*Text section:*
Let’s look at the numbers from the election in an attempt to make some sense out of it. In 2012, Romney won Texas with 57.2% of the vote versus Obama’s 41.4%, close to 1.3 million more votes than the President, that is a 15.84% margin. This is not surprising, considering that last time Texas went for a Democratic nominee was in 1976 – Jimmy Carter.  Close to eight million Texans casted a ballot in this election. Republicans have gained a two-percentage lead in the state from 2008.

Now looking at Travis County: 385,081 voted in Travis County this year in the presidential race, 60.1% went for Obama and 36.2% for Romney. There are 635,300 registered voters in Travis County, bringing this year’s countywide turnout to 61.3%.

Back in 2008, the President won Travis County 63.5-34.3. Over the last four years, the President’s advantage eroded more than three percentage points. [Interesting Side Note: My native Harris County in Houston was split down the middle, essentially tied, with the President edging a win with a mere +585 margin. Jefferson County is another close win for the President, 50.4% over 48.8%. Texas is all red except Travis County, Dallas County, Harris County, Bexar County, counties in the Valley, and a few counties in West Texas]

The youth vote (19-29) went to Obama 60-36 in this election. That is a 24-percentage point gap that Republicans need to close in coming years. However, this can be viewed as improvement from the 66-31 ratio in 2008. Nationally, the Obama coalition lost five percentage points in youth vote. This has to be one of the most under reported statistics from this election (all we hear about is that Latinos overwhelmingly voted for Obama). Obviously, the Republican Party can do more to include young voters into its fold.

*Dataset extract:*
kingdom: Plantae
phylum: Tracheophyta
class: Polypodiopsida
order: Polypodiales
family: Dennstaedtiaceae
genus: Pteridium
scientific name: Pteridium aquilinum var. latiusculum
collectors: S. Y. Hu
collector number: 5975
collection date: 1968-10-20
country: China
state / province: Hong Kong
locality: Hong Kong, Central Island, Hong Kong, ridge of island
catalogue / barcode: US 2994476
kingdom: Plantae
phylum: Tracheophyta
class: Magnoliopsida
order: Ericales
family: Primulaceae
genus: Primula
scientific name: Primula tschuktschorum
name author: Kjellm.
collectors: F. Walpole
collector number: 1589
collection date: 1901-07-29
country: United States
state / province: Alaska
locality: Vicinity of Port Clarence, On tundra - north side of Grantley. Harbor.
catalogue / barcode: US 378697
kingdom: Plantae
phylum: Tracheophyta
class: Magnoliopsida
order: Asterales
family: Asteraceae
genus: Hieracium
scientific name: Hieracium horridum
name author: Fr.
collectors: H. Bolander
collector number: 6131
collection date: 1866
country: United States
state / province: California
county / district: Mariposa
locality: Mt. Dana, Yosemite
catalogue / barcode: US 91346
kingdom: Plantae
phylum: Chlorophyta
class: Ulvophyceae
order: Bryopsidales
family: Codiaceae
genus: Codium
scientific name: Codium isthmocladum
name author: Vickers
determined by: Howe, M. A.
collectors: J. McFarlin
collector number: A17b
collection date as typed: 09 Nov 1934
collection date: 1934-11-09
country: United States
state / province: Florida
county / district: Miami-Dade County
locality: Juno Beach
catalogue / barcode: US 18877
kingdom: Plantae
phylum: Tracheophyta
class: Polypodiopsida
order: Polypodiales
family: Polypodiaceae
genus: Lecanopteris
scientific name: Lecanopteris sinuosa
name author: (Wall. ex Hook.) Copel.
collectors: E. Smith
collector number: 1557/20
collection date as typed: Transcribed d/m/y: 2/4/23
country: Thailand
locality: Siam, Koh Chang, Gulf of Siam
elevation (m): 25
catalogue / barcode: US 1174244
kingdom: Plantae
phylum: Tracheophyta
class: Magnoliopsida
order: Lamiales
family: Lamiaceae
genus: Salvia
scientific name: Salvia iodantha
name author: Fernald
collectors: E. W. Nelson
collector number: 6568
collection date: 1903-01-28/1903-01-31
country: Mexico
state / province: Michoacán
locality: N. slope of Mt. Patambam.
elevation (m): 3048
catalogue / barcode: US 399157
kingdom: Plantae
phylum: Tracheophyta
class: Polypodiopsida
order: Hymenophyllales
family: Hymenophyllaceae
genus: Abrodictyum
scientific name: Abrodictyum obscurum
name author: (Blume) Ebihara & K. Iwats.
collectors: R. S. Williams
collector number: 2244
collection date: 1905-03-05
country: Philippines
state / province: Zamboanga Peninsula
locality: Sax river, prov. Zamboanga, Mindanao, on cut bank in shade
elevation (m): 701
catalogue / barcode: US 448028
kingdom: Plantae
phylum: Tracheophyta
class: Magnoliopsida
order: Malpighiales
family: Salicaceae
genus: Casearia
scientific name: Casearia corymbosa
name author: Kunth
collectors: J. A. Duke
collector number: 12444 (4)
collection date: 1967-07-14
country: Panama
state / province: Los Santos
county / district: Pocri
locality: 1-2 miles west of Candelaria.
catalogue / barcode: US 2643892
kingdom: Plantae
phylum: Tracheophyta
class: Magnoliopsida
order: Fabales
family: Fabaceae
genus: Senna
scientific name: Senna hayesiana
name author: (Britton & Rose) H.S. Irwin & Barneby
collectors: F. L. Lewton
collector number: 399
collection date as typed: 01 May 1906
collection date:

*Problems and tasks:*
A) Answer these questions from the election analysis.
(i) What percentage of the Texas vote did Romney win in 2012?
(ii) How many registered voters are there in Travis County?
(iii) What was the youth vote ratio in 2008?
B) Print the stretch of the election analysis from "Let’s look at" through "turnout to 61.3%.".

*Exercise solutions:*
A)
(i) 57.2%
(ii) 635,300
(iii) 66-31

B)
Let’s look at the numbers from the election in an attempt to make some sense out of it. In 2012, Romney won Texas with 57.2% of the vote versus Obama’s 41.4%, close to 1.3 million more votes than the President, that is a 15.84% margin. This is not surprising, considering that last time Texas went for a Democratic nominee was in 1976 – Jimmy Carter.  Close to eight million Texans casted a ballot in this election. Republicans have gained a two-percentage lead in the state from 2008.

Now looking at Travis County: 385,081 voted in Travis County this year in the presidential race, 60.1% went for Obama and 36.2% for Romney. There are 635,300 registered voters in Travis County, bringing this year’s countywide turnout to 61.3%.